4. Broken subdomains under includeSubDomains

This is the classic self-own. The policy is strong, the estate is not.

5. Header missing on redirects or error responses

If only successful app responses send HSTS, your coverage is incomplete.

6. Conflicting headers from multiple layers

I’ve seen duplicate HSTS headers with different max-age values. That usually means nobody owns the final response path.

A practical audit workflow

If I were auditing a production site today, I’d do it in this order:

1. Run a quick external scan for a baseline.
2. Use curl against apex, www, and critical subdomains.
3. Check HTTP-to-HTTPS redirect behavior.
4. Validate in a real browser with cached and cleared state.
5. Review CDN, proxy, ingress, and app config.
6. Inventory subdomains before approving includeSubDomains or preload.
7. Re-test after deployment from outside the network.

That combination gives you speed, accuracy, and enough context to avoid false confidence.

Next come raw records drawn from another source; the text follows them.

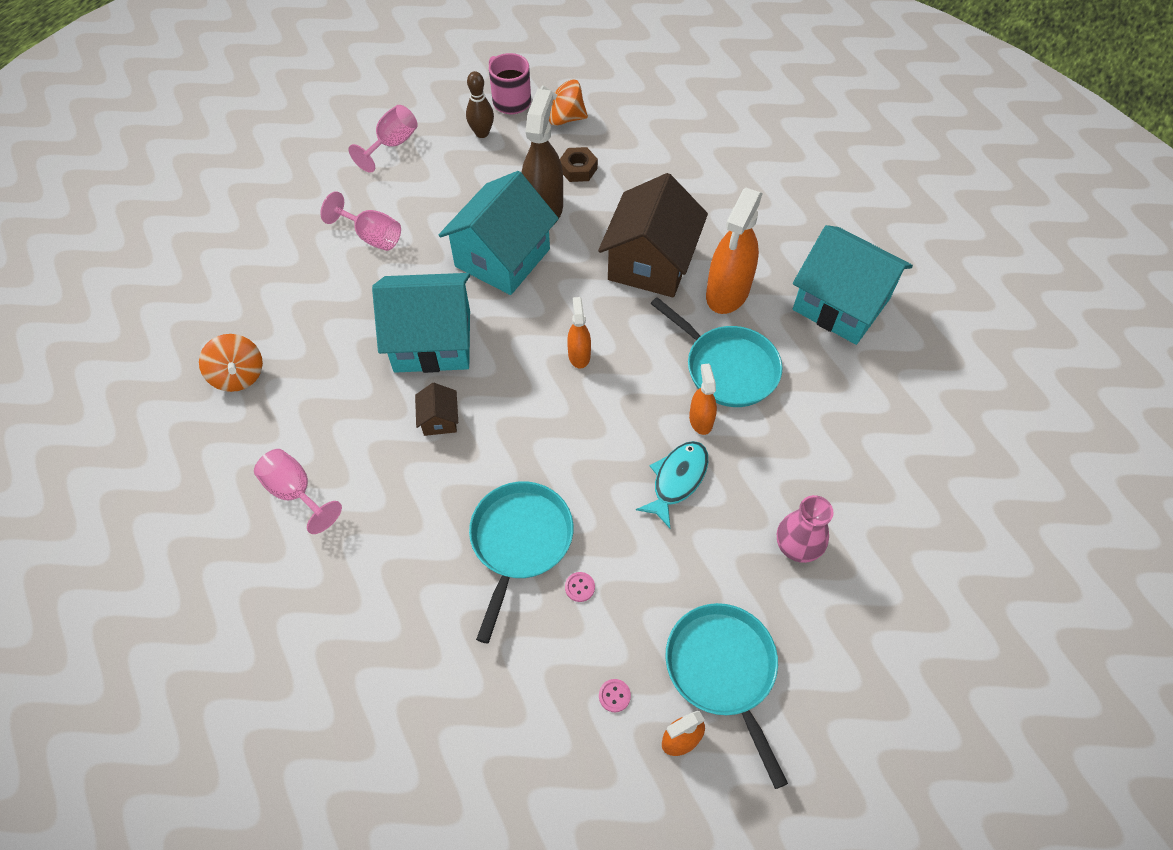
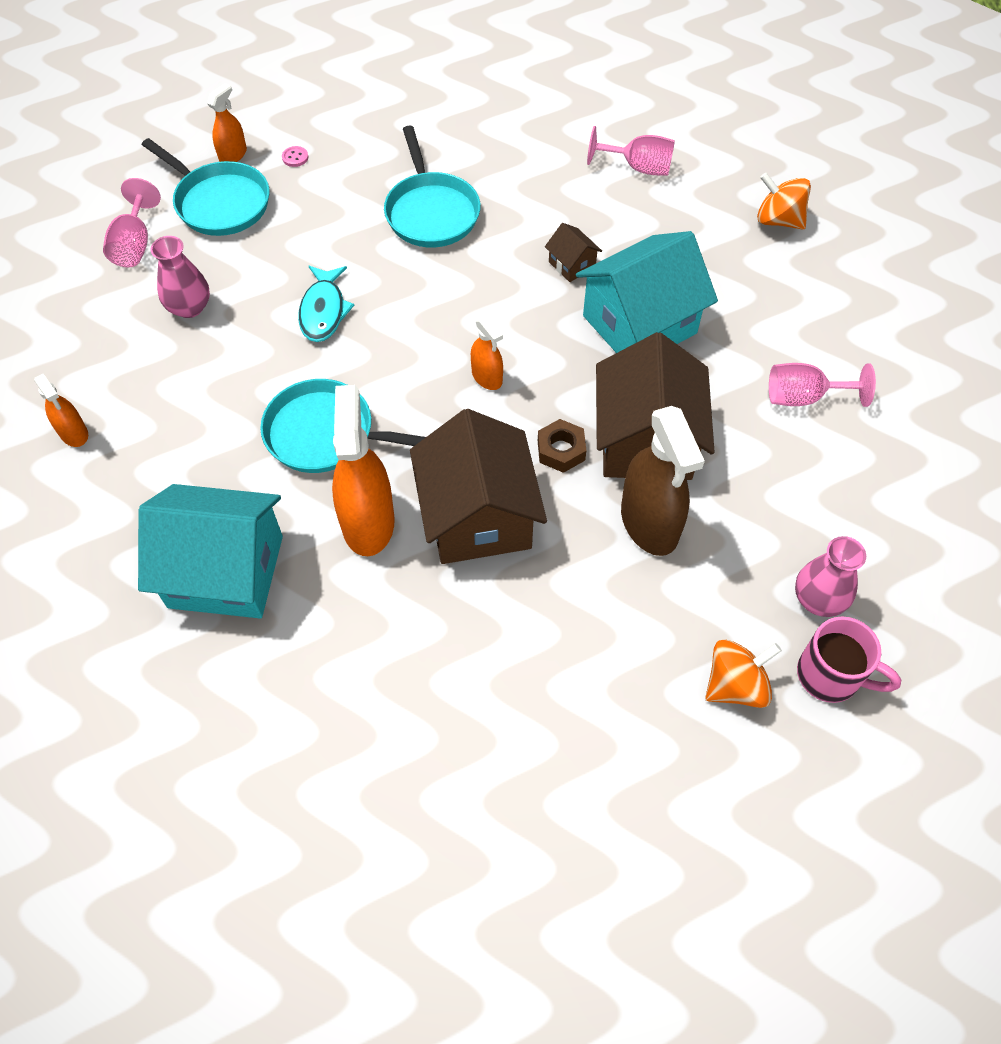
camera: 150 degrees right, 0 degrees up
(392, 144) = (905, 522): pink goblet -> pink goblet (135, 244)
(482, 133) = (818, 599): brown bowling pin -> pink vase
(502, 257) = (646, 441): turquoise house -> brown house
(578, 169) = (654, 607): brown nut -> brown nut (561, 450)
(579, 587) = (362, 204): pink button -> none
(700, 420) = (328, 371): orange spray bottle -> orange spray bottle (74, 433)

When your HSTS config is “good enough”

For most production sites, I’d consider this a solid target:

Strict-Transport-Security: max-age=31536000; includeSubDomains

And if you truly meet preload requirements and understand the blast radius:

Strict-Transport-Security: max-age=31536000; includeSubDomains; preload

If you’re still early in rollout, start smaller:

Strict-Transport-Security: max-age=86400

Then increase after verifying every edge.

That’s really the core of auditing HSTS: don’t just check whether the header exists. Check whether your whole platform can survive the policy you’re telling browsers to enforce.